A put option gives you the right to sell a stock at a specific price (strike price) before the expiration date. Puts are essential for both protection and income strategies.

What Buying a Put Means

When you buy a put option, you pay a premium to gain the right to sell 100 shares of a stock at the strike price. This is like buying insurance—you profit if the stock falls.

Example: Buying a Put for Protection

Stock: Tesla (TSLA) trading at $200
You own: 100 shares
You buy: 1 put option with $190 strike, expiring in 30 days
Premium paid: $5.00 per share = $500 total

If TSLA crashes to $170: Your put is worth at least $20 ($190 - $170), giving you a $1,500 profit ($2,000 - $500 premium), offsetting your $3,000 stock loss.
If TSLA stays above $190: Your put expires worthless, but you only lost the $500 premium (insurance cost).

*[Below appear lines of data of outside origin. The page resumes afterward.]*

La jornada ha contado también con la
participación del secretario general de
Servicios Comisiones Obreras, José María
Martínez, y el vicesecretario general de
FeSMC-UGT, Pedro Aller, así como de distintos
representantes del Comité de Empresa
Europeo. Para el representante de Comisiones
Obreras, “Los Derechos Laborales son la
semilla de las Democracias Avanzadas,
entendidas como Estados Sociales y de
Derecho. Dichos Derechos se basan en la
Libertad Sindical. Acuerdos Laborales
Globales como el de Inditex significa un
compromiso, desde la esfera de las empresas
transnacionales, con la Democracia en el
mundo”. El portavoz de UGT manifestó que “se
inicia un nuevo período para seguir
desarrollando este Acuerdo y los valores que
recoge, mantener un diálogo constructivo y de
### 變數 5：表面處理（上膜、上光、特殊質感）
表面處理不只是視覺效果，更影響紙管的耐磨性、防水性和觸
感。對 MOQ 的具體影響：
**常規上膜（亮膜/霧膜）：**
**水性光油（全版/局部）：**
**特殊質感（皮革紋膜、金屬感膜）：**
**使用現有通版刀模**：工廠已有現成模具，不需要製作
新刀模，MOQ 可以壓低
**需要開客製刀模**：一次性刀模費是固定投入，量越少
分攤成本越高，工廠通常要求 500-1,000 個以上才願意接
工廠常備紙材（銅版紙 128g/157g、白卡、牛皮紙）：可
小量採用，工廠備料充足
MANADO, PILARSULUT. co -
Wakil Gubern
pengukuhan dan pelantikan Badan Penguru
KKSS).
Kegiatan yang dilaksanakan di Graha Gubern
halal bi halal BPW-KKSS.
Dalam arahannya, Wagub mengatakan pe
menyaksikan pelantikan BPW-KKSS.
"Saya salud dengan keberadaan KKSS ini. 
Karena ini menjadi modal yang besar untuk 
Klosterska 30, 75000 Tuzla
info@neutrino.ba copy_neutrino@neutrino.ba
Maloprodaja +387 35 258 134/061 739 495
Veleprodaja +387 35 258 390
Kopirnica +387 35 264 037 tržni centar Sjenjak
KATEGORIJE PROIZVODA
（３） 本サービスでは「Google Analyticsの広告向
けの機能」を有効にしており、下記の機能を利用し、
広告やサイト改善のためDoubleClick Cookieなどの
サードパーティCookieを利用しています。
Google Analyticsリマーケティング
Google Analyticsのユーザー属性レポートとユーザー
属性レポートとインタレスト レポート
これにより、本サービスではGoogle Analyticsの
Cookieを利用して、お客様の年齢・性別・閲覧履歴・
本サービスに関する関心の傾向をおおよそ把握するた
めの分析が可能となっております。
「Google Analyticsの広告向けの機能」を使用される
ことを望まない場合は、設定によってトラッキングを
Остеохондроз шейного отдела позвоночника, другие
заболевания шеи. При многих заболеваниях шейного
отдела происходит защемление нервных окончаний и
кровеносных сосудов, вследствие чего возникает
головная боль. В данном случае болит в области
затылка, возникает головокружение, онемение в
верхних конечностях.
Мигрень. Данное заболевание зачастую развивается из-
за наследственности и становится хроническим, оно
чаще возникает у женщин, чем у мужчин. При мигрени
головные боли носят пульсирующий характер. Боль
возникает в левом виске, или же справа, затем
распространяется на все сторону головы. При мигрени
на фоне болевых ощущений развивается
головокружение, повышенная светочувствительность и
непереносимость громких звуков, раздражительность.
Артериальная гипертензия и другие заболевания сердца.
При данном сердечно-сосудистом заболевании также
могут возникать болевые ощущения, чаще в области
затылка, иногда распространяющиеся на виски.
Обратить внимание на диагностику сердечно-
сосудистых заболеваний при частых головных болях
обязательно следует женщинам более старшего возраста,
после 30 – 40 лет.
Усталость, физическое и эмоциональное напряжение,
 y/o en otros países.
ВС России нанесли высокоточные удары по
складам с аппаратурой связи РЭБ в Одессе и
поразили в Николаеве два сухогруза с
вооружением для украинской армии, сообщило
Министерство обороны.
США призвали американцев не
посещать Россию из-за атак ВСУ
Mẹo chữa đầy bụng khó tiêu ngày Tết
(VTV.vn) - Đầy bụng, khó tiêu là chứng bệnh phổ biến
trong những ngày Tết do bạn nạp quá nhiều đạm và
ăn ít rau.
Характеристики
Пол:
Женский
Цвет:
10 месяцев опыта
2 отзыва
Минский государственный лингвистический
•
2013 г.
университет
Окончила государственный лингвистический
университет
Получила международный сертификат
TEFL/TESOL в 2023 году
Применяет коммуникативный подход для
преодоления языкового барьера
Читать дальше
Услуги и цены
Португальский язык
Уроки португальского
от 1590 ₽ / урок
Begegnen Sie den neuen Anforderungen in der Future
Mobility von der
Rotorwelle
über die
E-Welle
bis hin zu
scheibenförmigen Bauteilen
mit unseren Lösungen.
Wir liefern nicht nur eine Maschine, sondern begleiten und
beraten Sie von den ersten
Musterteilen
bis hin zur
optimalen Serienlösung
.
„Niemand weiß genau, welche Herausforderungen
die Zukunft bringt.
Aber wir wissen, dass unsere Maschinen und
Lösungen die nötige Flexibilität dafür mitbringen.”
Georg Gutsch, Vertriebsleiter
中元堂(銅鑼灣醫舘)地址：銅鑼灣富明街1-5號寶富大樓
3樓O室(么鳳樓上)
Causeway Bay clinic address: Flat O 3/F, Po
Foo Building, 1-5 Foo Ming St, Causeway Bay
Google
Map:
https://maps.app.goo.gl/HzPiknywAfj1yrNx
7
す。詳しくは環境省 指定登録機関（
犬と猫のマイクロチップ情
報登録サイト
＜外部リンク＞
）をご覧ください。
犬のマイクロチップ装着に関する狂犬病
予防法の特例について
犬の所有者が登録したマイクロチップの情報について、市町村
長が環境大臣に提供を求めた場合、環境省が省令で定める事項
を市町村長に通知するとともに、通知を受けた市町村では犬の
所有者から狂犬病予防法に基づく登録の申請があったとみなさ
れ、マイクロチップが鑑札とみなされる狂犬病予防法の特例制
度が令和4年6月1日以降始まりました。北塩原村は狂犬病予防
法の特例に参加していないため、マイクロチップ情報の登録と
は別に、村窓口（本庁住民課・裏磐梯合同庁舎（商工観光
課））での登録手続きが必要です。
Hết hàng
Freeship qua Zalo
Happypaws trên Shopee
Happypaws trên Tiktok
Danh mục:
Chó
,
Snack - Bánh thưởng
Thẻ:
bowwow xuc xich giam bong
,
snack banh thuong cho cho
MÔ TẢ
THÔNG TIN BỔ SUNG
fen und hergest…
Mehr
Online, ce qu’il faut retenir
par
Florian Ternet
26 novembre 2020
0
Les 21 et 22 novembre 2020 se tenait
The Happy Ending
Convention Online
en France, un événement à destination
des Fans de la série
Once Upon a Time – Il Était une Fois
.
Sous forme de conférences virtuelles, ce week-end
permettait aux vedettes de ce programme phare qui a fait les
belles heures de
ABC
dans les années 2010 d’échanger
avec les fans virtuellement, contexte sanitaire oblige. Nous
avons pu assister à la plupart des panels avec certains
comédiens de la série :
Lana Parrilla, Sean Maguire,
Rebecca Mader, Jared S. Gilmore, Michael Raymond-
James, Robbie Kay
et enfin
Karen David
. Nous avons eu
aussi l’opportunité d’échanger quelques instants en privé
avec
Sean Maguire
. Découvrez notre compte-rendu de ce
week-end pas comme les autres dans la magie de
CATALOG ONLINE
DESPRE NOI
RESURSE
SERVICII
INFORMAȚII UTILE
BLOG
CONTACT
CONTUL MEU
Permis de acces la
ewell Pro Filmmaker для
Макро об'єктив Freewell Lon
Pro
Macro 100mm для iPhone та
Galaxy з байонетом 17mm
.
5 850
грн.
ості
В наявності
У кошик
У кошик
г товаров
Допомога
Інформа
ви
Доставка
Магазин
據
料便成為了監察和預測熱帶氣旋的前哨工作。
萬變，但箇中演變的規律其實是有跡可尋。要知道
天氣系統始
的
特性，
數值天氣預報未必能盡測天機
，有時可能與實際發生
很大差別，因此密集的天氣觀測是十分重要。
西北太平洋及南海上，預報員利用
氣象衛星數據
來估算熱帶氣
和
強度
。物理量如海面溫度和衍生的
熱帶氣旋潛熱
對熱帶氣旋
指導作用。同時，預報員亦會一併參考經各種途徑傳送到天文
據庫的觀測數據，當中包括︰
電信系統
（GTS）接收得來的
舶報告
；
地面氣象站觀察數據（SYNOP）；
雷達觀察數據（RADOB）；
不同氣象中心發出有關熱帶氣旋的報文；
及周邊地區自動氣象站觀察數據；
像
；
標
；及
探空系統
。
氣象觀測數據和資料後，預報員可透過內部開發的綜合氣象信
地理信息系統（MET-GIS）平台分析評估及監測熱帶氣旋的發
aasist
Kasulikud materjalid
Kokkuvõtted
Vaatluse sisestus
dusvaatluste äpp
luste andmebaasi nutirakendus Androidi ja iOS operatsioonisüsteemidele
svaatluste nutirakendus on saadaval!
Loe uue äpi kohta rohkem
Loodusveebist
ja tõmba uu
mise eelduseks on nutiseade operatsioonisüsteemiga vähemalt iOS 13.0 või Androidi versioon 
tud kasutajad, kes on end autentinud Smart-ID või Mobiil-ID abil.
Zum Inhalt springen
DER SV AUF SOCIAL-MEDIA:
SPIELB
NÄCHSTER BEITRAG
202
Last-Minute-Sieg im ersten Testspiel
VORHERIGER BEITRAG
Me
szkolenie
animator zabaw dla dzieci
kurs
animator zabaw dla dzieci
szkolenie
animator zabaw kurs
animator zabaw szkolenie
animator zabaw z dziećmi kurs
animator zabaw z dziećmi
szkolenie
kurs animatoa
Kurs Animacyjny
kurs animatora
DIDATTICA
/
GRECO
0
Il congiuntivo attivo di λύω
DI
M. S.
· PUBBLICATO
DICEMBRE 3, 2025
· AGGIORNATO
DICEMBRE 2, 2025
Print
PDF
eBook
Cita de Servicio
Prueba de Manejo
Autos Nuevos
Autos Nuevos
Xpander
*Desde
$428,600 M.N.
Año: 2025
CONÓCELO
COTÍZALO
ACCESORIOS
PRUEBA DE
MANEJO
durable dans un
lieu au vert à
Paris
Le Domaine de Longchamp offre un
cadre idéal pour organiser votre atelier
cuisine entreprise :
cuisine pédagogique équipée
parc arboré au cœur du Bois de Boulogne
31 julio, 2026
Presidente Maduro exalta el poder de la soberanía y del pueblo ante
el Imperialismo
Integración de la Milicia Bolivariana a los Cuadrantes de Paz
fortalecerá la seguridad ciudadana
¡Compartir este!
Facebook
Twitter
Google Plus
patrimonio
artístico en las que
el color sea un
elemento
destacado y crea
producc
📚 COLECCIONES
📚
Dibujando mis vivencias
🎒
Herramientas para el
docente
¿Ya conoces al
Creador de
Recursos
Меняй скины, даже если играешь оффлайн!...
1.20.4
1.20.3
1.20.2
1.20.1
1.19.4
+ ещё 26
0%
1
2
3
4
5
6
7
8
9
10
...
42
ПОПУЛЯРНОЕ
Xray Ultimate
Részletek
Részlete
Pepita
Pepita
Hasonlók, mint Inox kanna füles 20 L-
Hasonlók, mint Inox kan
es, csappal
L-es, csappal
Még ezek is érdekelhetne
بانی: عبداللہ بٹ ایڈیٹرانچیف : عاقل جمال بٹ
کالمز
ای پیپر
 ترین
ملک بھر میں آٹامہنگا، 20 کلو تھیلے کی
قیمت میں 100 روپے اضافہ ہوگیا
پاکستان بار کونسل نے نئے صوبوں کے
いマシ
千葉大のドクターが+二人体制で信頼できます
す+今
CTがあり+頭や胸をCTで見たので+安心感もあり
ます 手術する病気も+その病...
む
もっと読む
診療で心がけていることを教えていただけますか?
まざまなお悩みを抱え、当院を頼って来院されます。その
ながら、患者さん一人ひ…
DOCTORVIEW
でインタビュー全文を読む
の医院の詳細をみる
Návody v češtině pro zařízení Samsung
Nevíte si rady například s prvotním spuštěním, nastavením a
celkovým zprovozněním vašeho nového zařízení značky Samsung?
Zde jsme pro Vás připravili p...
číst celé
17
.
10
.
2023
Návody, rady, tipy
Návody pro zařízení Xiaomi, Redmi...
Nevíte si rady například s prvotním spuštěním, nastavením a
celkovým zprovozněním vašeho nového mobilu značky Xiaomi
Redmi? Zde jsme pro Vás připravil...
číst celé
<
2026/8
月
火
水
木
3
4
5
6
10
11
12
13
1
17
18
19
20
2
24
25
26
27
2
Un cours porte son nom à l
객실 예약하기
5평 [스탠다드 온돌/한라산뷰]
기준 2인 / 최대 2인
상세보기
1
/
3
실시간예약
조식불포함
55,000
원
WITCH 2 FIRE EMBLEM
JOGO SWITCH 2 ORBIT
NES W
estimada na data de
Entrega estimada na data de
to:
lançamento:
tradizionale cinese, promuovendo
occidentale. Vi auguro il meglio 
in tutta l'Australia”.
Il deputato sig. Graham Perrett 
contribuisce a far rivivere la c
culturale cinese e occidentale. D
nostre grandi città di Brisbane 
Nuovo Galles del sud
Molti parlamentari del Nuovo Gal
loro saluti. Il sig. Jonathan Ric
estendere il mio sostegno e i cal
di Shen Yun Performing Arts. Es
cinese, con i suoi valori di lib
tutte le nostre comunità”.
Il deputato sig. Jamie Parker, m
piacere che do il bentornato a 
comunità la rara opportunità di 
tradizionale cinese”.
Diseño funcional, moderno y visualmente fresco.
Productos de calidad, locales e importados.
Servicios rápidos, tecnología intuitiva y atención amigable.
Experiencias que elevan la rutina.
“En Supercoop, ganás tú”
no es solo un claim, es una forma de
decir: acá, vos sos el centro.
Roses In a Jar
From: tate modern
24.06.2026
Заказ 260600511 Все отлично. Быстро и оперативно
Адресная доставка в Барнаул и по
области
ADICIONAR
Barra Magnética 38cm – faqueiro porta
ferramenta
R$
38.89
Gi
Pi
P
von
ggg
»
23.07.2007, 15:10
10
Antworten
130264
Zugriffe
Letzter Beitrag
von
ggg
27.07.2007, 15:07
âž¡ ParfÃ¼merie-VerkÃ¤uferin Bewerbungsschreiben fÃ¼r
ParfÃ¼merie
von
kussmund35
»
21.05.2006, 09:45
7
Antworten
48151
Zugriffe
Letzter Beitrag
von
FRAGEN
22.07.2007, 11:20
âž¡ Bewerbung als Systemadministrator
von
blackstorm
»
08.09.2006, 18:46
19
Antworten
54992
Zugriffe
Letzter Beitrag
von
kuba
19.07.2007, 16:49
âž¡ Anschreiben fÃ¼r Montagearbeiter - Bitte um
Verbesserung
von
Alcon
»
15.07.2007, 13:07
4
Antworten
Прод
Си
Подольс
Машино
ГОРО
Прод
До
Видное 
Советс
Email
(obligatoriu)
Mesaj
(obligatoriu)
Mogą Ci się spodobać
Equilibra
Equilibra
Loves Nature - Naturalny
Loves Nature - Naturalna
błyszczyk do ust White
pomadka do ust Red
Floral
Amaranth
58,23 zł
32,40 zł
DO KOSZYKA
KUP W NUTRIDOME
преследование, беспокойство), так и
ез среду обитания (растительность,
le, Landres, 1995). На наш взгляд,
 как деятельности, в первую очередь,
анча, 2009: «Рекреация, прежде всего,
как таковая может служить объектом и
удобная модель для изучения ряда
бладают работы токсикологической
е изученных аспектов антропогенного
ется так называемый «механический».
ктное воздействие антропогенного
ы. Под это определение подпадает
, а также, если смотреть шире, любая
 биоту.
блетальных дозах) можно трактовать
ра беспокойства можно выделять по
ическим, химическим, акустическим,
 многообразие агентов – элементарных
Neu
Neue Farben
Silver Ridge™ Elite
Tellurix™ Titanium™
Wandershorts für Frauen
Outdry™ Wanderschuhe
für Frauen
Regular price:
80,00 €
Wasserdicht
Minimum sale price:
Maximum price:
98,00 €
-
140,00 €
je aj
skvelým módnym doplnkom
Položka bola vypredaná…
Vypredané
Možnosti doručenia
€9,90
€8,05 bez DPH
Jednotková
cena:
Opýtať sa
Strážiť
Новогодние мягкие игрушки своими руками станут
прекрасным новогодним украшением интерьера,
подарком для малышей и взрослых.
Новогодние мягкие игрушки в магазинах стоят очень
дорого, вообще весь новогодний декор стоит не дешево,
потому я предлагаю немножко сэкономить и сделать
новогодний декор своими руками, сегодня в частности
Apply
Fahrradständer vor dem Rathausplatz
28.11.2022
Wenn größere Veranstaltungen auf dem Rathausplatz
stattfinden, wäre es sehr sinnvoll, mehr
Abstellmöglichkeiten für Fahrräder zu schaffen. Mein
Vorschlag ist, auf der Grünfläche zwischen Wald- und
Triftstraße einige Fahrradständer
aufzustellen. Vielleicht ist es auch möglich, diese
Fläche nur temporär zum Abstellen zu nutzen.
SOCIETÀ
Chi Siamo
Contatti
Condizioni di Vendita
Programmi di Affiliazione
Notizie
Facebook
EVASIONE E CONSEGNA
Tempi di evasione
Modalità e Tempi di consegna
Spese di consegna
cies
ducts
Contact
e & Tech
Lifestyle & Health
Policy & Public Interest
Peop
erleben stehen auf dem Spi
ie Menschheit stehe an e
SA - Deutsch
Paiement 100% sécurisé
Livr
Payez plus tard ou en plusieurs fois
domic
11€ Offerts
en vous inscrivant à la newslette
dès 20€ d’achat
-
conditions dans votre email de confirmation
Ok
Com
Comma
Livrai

Best for: Protecting stock positions or making bearish directional bets with limited risk.

What Selling a Put Means

When you sell a put option, you receive a premium and take on the obligation to buy 100 shares at the strike price if the buyer exercises. This is the foundation of income strategies like cash-secured puts.

Example: Selling a Cash-Secured Put

Stock: Microsoft (MSFT) trading at $350
You sell: 1 put option with $340 strike, expiring in 30 days
Premium received: $3.50 per share = $350 total
Cash reserved: $34,000 (to buy 100 shares if assigned)

If MSFT stays above $340: The put expires worthless, you keep the $350 premium (1% return in 30 days).
If MSFT falls below $340: You may be assigned to buy 100 shares at $340, but you got them at a discount (current price minus the $3.50 premium you collected).

Best for: Generating income while waiting to buy stocks at a discount. See Cash-Secured Puts strategy.

Assignment Mechanics

When you sell a put and it expires in-the-money (stock price below strike), the buyer can exercise their right to sell shares to you. This is called assignment.

What Happens When Assigned

Your broker automatically buys 100 shares at the strike price. You now own the stock and can sell covered calls on it—this is step 2 of The Wheel Strategy.

Can You Avoid Assignment?

You can roll the put to a later expiration or buy it back to close the position. Learn more about assignment and exercise.

Why Puts Are Used for "Buying Stocks at a Discount"

When you sell a cash-secured put, you're essentially saying: "I'm willing to buy this stock at $X, and I'll collect premium while I wait."

Example: Effective Purchase Price

You sell a put with $100 strike and collect $3 premium.
If assigned, you buy at $100, but your effective cost is $97 ($100 - $3 premium).
This is why value investors love cash-secured puts—you get paid to wait for your entry price.